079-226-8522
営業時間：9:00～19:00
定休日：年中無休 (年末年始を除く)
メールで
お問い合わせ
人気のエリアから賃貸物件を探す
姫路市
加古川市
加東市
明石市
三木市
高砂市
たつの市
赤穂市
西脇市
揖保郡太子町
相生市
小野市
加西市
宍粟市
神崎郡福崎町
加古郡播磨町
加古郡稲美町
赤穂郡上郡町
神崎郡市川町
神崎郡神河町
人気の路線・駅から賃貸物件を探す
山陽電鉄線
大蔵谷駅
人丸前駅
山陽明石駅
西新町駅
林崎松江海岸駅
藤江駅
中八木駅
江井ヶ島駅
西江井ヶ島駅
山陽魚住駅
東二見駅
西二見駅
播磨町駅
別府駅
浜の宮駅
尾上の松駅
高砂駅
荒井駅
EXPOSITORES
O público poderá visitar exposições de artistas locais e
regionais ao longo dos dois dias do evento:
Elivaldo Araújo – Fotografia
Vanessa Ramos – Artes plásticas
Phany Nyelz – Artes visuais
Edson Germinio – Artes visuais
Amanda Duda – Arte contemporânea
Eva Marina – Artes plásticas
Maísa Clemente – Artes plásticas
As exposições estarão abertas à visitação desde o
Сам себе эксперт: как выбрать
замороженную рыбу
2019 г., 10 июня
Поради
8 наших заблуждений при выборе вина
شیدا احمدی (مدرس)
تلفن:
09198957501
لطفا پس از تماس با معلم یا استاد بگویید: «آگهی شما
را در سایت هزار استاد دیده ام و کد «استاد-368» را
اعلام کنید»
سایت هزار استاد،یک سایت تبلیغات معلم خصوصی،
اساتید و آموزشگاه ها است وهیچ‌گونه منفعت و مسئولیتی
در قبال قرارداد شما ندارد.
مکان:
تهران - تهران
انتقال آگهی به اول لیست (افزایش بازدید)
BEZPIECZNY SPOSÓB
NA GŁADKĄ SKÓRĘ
--*--
→ **PROBLEM DETAILS**: Once the lines above that include "معلم" are counted, report the number and nothing else.

→ **REPLY TO THE TASK**: 2